In my first post-college job, I would find myself jotting down stories on scrap paper when my supervisor wasn’t paying attention. I wrote whole stories on 4” x 6” pieces of paper intended for phone messages.

I can’t remember exactly when it happened. I must have been 22 or 23. In retrospect, it seems like someone cranked the handle on a faucet. If the creativity hasn’t been turned off altogether, it’s limited to an occasional drip here or there.

Was it the mind-numbing job in retail management?

Could it have been the drinking?

Or was it a hormonal change into adulthood?

How could the very workings of my brain have changed so drastically? Now I ache to be able to turn the faucet handle back in the other direction and have the creativity pour forth. I’d settle for a slow trickle at this point.

2 comments:

Mary Stebbins Taitt said...

I personally wouldn't blame it on drinking or recreational drugs. And you certainly WERE a creative child. I'm sure it's in there, still! :-)

jo(e) said...

I had a similar experience. I wrote all the time when I was a kid. Then I stopped writing altogether during my 20s.

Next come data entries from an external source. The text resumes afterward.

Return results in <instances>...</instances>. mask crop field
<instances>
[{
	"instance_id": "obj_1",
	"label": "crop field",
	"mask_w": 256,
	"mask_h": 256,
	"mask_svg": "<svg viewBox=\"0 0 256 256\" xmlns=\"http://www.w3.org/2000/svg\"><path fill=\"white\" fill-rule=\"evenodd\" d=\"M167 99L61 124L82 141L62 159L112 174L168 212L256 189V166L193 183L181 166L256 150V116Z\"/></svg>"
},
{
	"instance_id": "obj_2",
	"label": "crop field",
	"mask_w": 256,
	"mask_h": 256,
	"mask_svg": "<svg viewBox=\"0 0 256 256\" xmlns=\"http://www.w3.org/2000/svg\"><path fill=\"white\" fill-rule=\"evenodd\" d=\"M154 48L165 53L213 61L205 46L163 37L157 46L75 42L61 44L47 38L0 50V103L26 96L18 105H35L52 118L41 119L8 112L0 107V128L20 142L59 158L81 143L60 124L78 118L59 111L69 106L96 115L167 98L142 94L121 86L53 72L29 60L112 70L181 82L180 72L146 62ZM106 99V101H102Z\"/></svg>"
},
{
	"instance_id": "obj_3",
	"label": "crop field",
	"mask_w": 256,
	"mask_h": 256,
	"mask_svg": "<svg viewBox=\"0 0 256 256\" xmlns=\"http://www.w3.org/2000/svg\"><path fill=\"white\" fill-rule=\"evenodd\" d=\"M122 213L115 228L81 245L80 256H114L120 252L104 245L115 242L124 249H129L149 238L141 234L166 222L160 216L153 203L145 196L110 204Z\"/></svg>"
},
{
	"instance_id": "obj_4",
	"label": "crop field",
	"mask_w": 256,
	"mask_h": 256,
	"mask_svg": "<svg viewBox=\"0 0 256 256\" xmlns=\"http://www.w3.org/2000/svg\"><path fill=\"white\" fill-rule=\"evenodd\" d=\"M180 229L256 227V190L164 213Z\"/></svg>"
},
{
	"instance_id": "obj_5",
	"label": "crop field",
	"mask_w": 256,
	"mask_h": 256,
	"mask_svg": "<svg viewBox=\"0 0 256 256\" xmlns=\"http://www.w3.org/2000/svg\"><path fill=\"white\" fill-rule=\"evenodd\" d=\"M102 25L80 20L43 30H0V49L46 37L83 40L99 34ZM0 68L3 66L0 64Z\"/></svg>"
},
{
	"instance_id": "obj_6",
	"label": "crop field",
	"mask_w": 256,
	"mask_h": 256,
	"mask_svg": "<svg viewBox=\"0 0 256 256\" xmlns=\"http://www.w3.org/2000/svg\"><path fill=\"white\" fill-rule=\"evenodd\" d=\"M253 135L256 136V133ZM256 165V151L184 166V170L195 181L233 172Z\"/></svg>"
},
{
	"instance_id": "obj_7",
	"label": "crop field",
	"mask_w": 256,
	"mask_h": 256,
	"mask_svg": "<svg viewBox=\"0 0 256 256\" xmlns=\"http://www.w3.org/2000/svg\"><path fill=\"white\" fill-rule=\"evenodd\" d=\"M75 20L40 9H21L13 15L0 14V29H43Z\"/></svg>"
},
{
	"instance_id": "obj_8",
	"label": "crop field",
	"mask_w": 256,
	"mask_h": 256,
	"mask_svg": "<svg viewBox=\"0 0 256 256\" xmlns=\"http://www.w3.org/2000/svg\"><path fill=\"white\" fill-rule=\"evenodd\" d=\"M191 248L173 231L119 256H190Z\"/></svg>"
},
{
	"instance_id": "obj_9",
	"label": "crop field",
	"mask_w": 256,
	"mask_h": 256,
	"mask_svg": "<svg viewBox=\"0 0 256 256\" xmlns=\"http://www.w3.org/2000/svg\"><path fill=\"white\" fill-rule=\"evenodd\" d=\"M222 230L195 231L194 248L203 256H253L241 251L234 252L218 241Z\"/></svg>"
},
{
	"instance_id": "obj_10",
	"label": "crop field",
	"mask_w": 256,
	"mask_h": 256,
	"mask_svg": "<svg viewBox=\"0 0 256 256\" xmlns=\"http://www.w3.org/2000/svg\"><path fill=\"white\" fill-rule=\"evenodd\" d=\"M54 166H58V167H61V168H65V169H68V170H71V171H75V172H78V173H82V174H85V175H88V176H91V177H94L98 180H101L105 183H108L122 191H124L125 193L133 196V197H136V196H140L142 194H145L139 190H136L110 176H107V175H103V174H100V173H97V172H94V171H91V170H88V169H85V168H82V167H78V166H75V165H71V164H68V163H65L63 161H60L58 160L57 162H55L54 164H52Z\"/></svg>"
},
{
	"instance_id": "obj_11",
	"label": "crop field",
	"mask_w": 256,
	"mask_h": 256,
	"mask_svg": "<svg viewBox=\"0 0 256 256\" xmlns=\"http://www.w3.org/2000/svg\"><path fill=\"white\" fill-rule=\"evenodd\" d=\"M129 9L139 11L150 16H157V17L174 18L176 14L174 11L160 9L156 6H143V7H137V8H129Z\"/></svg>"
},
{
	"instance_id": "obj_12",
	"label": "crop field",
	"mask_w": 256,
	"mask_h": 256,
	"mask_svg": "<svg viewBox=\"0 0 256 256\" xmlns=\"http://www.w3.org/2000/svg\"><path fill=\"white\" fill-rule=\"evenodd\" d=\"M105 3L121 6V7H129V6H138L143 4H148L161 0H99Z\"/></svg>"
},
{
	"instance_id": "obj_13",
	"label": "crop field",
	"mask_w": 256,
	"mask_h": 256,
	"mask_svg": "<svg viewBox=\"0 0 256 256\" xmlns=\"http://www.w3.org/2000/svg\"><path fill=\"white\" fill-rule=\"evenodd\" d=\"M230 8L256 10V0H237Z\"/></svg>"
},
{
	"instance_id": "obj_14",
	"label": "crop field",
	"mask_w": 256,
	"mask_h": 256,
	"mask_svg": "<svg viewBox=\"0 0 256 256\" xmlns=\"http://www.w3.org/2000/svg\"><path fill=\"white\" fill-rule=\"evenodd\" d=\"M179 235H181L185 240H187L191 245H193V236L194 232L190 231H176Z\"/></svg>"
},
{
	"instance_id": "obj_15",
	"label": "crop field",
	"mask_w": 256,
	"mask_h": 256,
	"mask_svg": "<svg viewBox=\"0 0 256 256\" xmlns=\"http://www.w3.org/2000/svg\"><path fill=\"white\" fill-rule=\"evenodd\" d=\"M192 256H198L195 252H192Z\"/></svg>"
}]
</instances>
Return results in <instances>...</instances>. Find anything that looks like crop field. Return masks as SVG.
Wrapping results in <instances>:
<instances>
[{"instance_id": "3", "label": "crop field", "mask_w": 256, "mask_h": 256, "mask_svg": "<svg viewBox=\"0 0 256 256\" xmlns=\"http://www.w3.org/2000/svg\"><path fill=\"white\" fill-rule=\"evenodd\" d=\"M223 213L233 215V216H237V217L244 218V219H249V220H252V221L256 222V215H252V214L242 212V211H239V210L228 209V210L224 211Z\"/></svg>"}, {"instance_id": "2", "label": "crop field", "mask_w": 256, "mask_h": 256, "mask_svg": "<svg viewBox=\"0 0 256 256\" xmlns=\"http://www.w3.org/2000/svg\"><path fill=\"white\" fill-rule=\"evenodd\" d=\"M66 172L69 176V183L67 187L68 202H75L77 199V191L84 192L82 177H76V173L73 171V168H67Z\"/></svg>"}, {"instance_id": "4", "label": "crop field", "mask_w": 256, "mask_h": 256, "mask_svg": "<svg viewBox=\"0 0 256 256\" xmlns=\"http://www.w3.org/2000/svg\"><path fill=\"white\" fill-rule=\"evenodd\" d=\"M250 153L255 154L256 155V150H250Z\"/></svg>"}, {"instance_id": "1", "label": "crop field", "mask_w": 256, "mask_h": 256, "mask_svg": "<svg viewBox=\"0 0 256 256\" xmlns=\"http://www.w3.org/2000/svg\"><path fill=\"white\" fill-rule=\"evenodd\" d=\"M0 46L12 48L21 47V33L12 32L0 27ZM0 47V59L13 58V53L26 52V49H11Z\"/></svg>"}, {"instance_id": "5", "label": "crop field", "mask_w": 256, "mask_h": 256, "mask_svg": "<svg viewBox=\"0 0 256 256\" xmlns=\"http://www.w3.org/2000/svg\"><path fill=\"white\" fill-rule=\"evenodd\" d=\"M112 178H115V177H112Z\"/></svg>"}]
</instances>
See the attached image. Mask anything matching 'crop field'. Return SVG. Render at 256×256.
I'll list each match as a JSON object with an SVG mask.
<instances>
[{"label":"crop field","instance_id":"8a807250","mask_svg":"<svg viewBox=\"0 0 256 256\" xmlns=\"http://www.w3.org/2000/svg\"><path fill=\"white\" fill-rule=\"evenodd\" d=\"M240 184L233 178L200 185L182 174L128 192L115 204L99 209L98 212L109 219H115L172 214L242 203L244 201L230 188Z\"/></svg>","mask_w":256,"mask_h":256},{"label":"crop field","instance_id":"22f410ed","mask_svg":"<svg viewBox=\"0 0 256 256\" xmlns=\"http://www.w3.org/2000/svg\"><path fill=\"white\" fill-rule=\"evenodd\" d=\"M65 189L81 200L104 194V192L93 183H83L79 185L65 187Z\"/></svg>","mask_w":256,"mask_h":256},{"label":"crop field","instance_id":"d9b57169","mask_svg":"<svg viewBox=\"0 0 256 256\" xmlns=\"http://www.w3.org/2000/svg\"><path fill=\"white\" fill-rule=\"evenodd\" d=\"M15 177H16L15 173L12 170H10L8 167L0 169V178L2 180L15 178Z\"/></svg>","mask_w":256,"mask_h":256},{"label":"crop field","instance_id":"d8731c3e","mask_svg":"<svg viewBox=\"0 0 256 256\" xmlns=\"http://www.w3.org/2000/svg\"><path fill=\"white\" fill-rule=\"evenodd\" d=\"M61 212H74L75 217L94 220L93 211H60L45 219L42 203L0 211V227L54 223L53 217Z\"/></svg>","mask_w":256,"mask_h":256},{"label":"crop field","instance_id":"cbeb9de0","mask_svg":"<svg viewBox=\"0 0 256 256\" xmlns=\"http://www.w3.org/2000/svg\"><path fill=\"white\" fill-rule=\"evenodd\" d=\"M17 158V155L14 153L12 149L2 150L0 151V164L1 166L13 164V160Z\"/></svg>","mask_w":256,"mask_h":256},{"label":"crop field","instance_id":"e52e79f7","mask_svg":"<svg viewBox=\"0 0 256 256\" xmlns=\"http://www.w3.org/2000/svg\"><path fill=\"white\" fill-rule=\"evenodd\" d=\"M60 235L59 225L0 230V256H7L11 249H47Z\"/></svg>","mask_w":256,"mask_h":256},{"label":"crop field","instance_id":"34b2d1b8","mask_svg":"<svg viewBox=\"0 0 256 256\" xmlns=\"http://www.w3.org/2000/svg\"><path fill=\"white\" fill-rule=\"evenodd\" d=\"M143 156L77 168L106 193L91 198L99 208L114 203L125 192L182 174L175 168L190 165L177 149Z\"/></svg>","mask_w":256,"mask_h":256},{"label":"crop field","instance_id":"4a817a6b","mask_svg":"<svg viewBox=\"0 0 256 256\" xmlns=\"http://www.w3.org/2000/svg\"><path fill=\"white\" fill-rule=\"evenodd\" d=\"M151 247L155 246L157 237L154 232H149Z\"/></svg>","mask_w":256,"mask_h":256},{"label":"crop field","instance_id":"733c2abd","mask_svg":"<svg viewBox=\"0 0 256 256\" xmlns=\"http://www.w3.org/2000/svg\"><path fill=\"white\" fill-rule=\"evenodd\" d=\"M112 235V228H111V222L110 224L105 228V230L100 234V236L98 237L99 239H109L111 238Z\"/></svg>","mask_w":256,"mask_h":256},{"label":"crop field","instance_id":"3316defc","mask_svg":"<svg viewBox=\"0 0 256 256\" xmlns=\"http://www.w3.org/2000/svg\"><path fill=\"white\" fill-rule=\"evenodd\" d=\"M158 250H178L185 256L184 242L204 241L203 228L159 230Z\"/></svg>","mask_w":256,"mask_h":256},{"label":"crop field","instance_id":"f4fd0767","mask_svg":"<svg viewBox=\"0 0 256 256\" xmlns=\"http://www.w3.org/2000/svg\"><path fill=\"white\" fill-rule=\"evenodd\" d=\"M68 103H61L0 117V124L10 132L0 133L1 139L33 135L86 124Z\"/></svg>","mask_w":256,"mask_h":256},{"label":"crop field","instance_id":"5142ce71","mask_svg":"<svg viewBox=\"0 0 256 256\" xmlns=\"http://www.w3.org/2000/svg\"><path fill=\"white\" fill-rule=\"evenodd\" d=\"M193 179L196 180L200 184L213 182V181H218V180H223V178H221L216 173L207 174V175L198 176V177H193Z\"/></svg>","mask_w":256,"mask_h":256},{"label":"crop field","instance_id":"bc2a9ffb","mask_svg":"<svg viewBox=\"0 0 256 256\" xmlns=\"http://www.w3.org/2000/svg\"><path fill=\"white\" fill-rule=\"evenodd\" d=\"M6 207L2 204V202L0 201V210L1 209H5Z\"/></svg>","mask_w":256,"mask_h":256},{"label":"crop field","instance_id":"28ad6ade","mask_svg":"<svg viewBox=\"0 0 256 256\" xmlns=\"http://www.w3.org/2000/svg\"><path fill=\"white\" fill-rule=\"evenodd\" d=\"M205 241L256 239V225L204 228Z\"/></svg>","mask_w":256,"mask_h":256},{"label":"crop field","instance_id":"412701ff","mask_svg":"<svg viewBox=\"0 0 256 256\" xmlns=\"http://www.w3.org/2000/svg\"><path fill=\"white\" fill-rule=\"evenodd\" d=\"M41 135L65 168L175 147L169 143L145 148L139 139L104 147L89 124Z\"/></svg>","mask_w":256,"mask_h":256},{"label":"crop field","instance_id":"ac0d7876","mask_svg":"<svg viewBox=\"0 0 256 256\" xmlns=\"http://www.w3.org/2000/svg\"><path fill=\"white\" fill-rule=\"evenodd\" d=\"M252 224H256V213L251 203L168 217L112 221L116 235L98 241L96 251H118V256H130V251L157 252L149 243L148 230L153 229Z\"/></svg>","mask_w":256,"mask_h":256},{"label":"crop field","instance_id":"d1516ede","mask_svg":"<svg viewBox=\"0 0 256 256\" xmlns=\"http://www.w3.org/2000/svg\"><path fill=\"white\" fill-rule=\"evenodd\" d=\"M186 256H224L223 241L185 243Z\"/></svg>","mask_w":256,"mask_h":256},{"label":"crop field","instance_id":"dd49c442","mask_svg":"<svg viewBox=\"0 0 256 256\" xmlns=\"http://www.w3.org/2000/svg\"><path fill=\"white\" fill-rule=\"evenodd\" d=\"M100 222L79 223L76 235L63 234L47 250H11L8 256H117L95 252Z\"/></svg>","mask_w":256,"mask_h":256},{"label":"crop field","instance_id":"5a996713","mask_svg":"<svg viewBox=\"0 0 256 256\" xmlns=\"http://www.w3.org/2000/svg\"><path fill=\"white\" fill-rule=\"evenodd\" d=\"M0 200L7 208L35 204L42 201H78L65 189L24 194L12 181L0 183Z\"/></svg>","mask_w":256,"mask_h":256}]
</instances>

Then when I was about 30, I started having friends who were poets and such, and I started writing again.

Looking back, I am not completely sure what stopped things. I think part of it was something emotional. It was when I was 30 that I started working some emotional issues, growing up and figuring out who I was -- and that kind of released whatever the block was and got me thinking in creative ways again.

Being around creative people is one thing that almost always inspires me. Your Mom is one of the people who really encouraged me to write through painful issues in my life -- and that helped in all kinds of ways.

Time -- or lack of it -- is probably the biggest thing I struggle with now. I have to consciously make time for writing. That is hard to do, but I know how important it is.